* Given data *
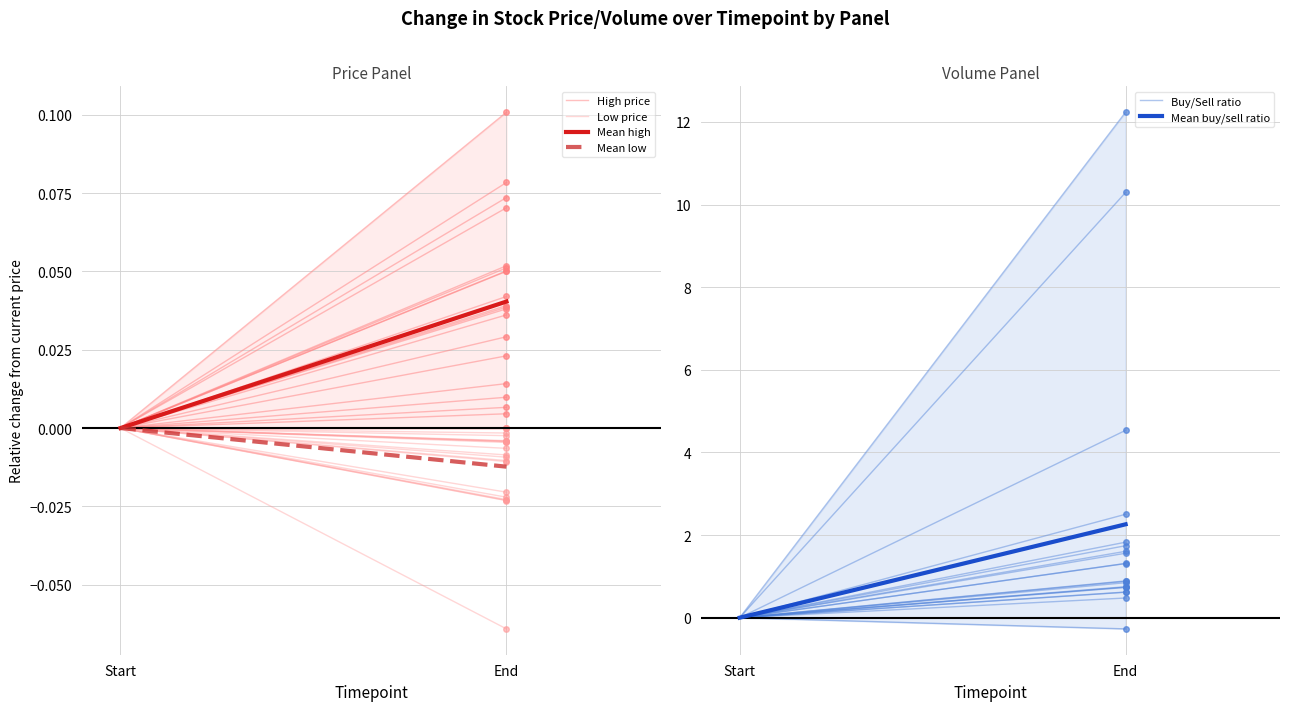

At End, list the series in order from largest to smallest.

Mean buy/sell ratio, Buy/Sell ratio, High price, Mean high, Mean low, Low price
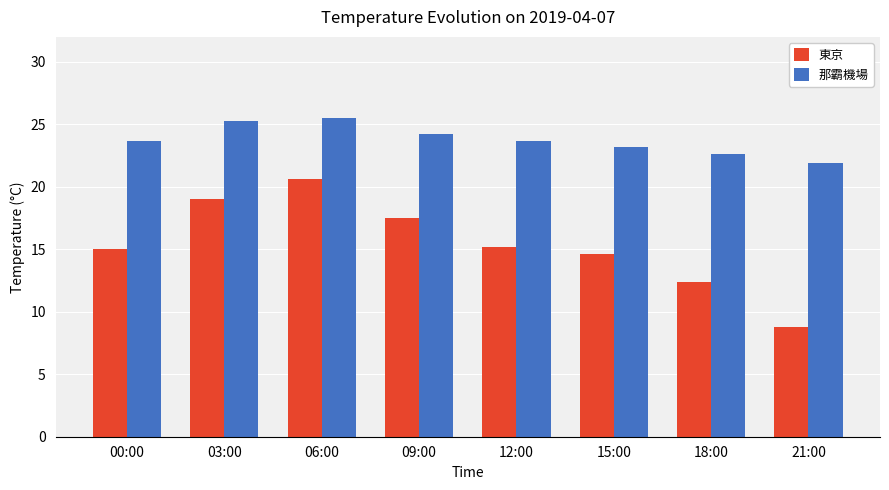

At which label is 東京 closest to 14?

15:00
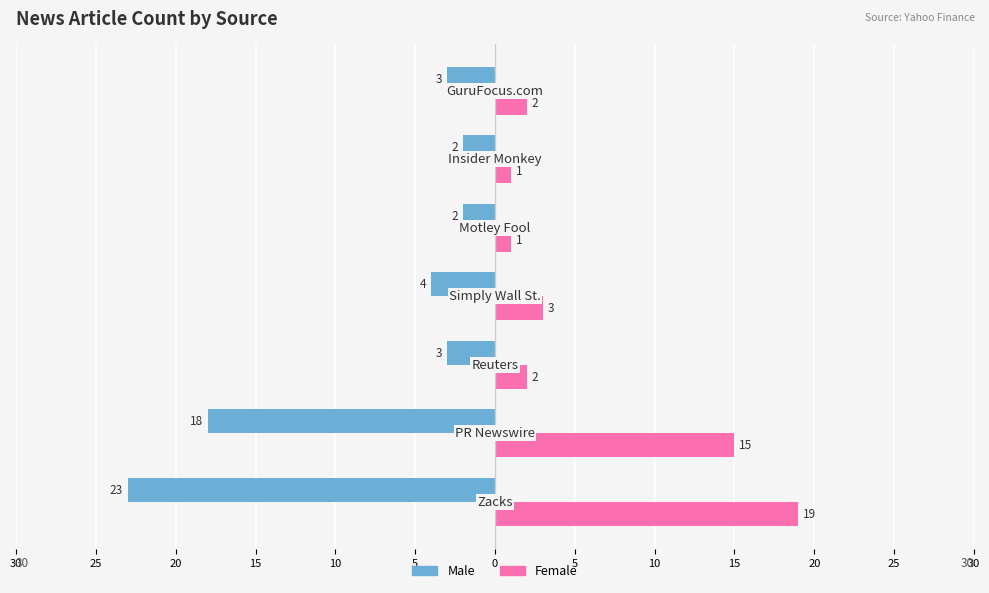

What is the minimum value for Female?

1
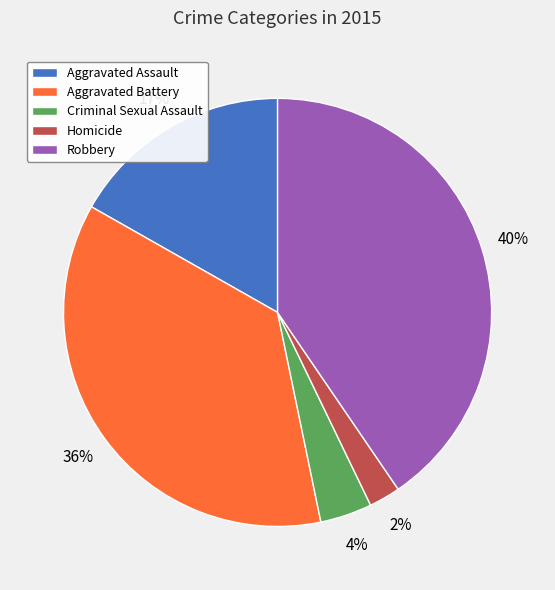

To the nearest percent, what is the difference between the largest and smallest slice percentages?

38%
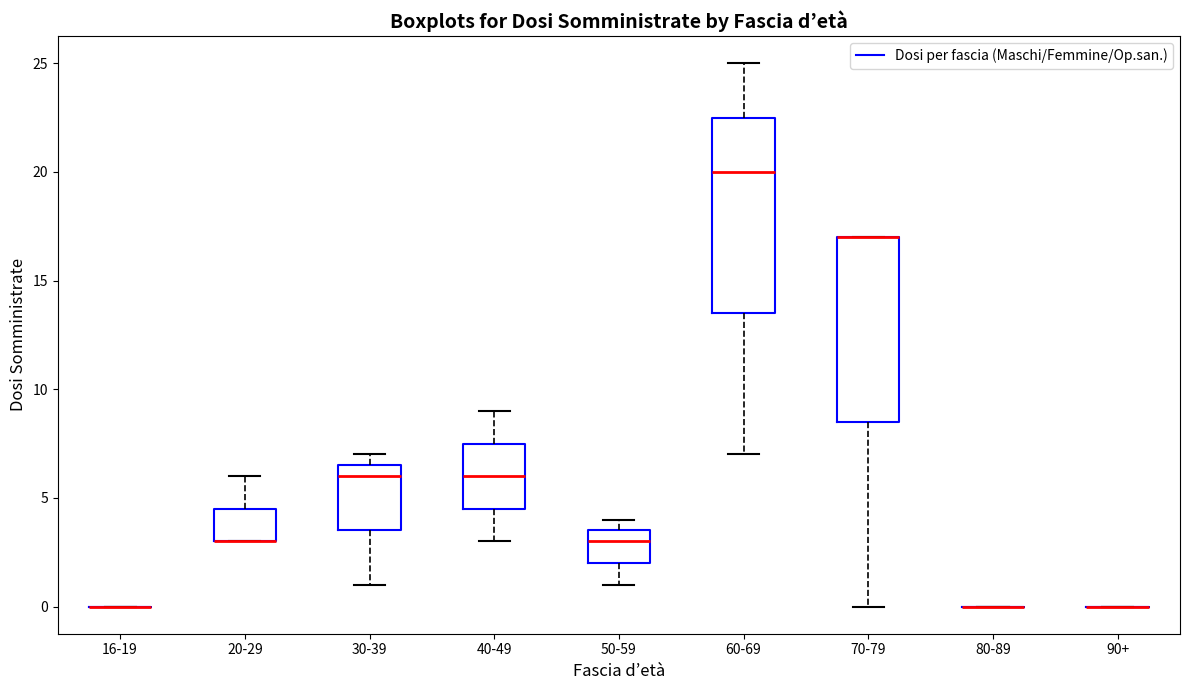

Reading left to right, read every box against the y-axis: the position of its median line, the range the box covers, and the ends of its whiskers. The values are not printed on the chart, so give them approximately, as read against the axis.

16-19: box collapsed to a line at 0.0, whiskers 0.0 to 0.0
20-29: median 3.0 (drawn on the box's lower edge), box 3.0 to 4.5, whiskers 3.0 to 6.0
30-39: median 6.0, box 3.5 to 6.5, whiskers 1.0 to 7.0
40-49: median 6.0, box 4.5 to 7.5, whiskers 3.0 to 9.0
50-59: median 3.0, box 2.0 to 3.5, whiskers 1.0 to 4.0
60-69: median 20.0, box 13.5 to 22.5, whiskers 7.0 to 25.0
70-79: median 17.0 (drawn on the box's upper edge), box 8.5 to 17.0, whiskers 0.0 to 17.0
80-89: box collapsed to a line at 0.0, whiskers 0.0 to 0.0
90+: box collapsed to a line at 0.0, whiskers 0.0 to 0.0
---
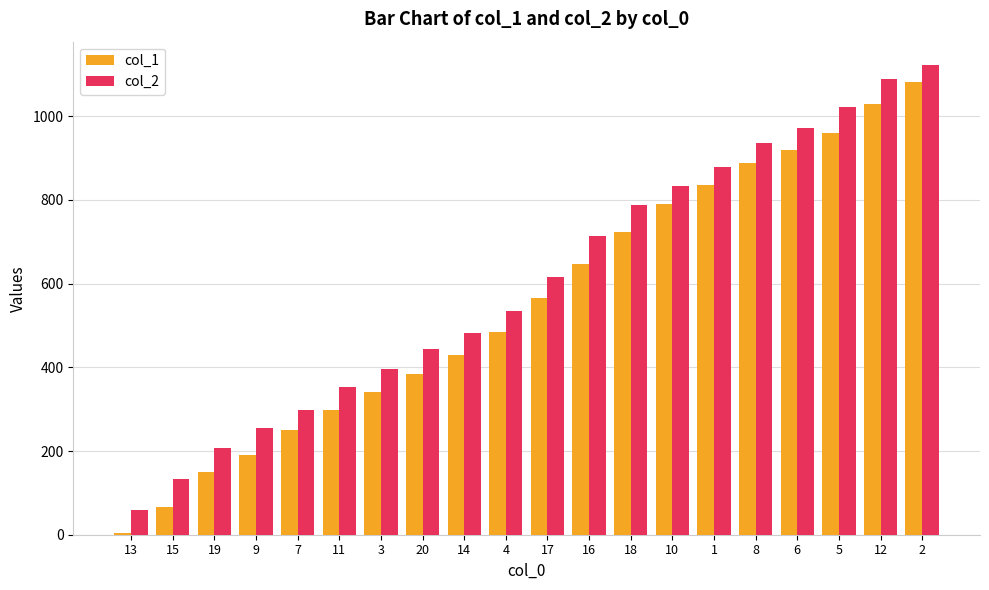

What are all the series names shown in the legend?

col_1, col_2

* Work order *
Could you give the lines of the records from the one with "To the nearest" through the one with "Reading left to" as a JSON list of strings, one string per line, with blank lines and pictures left out?

* Your solution *
[
  "To the nearest percent, what is the difference between the largest and smallest slice percentages?",
  "38%",
  "Reading left to right, read every box against the y-axis: the position of its median line, the range the box covers, and the ends of its whiskers. The values are not printed on the chart, so give them approximately, as read against the axis."
]